This blog is a companion to the Database of Volunteers of Essendon and Flemington

Saturday, December 28, 2013

Kilmore Camp, 1912

Ru Jacobsohn of Ascot Vale is third from the left in this photo of the Kilmore Camp, 1912.  Photo courtesy of  Margery Burston.
Volunteer corps were preparing for armed conflict well before 1914.   The above photo shows volunteers of the Victorian Rifles.   Ru later became part of the 58 Inf Bn (Essendon Rifles), and joined the 7 Inf Bn, AIF in 1914.

Friday, December 27, 2013

Mourning card for Lieutenant Jack Jennings

Mourning card for Lt J E Jennings, courtesy of John Taylor
John Edgar (Jack) Jennings, who embarked with the 24 Inf Bn, was the son of a former Mayor of Essendon.    Jack fell at Bullecourt on 3 May 1917.  His name is included on the Villers-Bretonneux Memorial.  He was a highly regarded young man, and many tributes to him were published in the Essendon Gazette.

Tuesday, December 24, 2013

Sunday, December 15, 2013

Lt H V Wood memorialised in two cities

2 Lt Harry Vasey Wood.  Photo courtesy of Natalie Stone.
Harry Vasey Wood had an association with Box Hill/Nunawading prior to his parents' move to Essendon in 1914/15.  He is not widely memorialised in Essendon - he appears only on the Moonee Ponds Methodist Church Roll of Honour, and the Essendon Gazette Roll of Honour.  His name is memorialised more widely in Box Hill and Nunawading, which I learnt from the Whitehorse Historical Society website which has a link to a Diggers Database.
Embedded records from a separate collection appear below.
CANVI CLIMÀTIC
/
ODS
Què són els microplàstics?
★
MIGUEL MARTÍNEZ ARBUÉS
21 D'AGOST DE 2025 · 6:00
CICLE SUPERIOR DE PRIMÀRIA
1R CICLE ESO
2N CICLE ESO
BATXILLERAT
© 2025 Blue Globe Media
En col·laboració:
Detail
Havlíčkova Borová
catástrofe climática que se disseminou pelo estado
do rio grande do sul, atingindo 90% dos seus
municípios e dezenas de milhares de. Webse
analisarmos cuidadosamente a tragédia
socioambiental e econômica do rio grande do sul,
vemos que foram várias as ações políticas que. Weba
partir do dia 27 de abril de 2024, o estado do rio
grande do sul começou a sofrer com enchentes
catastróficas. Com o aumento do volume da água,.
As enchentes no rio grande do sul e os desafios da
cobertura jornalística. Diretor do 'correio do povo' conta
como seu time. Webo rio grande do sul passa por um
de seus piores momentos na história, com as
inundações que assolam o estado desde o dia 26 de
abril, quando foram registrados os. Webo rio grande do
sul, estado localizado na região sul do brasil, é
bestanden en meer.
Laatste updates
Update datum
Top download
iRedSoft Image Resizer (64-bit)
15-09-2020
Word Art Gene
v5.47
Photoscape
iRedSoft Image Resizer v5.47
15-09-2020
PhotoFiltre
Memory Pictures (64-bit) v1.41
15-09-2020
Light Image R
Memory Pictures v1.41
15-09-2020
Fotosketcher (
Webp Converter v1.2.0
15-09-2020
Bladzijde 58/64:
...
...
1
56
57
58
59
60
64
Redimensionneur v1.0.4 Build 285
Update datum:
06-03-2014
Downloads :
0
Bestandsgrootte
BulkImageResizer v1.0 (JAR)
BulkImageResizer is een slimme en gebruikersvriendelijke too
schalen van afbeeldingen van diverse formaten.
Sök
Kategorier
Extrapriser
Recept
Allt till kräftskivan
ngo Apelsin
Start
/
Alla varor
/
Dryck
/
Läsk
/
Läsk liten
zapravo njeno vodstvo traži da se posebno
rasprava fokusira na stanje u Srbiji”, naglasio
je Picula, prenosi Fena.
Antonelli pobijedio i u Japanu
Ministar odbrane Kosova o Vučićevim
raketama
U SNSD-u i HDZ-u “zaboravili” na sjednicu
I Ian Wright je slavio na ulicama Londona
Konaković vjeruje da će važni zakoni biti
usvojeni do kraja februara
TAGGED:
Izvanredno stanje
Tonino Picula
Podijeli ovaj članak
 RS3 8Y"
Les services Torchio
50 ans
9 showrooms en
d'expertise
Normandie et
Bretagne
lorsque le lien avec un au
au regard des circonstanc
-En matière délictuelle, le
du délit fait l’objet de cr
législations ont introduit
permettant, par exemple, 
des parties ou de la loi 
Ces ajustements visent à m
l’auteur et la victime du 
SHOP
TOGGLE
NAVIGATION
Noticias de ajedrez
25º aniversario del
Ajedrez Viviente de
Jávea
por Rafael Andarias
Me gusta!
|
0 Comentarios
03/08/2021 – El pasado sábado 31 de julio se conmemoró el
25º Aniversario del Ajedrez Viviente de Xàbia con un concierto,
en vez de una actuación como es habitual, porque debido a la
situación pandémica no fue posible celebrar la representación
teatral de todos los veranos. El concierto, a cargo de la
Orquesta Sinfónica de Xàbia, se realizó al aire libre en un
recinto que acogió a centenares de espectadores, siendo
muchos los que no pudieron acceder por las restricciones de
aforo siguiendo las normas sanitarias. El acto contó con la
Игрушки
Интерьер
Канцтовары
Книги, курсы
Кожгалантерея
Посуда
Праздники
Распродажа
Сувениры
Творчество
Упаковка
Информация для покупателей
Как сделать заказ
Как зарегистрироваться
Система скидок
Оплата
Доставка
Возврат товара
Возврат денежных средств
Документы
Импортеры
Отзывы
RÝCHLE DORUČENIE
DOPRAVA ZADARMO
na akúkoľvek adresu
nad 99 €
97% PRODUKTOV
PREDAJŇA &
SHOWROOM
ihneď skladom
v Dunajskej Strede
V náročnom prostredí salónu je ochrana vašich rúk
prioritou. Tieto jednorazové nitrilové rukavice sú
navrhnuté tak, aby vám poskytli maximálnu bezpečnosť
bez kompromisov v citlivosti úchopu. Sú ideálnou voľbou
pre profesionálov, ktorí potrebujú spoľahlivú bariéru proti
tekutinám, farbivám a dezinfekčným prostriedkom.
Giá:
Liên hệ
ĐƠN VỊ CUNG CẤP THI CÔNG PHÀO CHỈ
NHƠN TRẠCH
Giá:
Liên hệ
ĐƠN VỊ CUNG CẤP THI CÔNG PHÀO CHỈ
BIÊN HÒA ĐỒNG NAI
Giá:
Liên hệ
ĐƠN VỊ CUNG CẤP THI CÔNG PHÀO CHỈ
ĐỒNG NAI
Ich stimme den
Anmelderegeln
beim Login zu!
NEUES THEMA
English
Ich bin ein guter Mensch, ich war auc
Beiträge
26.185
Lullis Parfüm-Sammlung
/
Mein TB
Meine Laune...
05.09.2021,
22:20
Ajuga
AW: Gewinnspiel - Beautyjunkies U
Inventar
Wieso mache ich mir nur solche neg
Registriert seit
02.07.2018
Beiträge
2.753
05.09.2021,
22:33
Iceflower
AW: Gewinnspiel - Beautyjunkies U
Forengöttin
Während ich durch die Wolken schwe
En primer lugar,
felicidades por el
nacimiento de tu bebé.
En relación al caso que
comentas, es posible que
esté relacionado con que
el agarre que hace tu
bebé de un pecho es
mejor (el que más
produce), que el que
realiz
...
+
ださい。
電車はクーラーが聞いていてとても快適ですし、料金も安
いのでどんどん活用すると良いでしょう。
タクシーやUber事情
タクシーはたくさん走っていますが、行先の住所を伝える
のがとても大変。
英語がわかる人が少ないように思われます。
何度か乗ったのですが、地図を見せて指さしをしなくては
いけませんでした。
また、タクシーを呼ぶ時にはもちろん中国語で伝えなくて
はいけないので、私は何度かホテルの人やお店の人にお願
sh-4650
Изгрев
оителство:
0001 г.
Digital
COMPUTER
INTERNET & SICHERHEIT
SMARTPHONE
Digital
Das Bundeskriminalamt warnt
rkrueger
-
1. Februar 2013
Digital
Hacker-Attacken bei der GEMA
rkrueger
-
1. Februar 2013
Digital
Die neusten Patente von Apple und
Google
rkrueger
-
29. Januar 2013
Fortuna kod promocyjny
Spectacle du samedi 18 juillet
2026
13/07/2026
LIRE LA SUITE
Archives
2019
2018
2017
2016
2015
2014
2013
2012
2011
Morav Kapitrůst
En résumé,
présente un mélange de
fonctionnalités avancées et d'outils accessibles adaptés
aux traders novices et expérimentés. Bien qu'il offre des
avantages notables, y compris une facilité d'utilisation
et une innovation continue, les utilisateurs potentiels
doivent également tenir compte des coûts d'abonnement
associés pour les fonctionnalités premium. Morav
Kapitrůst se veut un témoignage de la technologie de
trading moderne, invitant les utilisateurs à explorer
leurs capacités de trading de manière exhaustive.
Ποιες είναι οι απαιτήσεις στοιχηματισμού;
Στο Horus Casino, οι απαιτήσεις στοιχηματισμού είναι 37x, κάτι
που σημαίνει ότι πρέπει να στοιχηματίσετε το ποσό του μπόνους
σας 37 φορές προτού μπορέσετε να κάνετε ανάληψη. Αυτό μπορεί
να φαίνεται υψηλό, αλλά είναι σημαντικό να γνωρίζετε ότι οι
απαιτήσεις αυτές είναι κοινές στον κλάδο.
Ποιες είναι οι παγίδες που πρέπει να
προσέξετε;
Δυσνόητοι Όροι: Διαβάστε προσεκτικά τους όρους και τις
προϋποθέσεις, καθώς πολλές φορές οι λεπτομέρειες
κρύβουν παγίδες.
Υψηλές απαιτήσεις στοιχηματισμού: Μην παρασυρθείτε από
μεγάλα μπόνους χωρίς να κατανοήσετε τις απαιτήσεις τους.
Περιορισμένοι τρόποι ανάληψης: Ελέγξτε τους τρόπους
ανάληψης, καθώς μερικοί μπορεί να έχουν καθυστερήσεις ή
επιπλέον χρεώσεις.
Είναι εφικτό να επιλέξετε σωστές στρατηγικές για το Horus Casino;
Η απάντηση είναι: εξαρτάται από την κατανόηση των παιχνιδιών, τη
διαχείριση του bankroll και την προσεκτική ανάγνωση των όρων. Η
Harry had studied at the University of Melbourne, and was a dentist when he enlisted in the 29 Infantry Battalion in 1915.  He was killed in a raid near Bapaume in March 1917.

Saturday, December 14, 2013

Putting out fires on the Western Front

3 Pioneer Battalion waiting at Port Melbourne to board the Karoo, 1916. AWM PB0514
When the War broke out in Europe, John Mathew Farrell was working on ships as a marine fireman.  He didn't join the AIF immediately, and Rod Martin, who tells his story, considers some of the reasons for this, as well as the pressures involved.    Although he enlisted from Scotia Street in Moonee Ponds, he was a country boy from Wangaratta, one of ten children.  Two of his brothers also served.    In his story, Rod describes the lot of the Pioneer, and John Farrell's part in putting out the fires on the Western Front.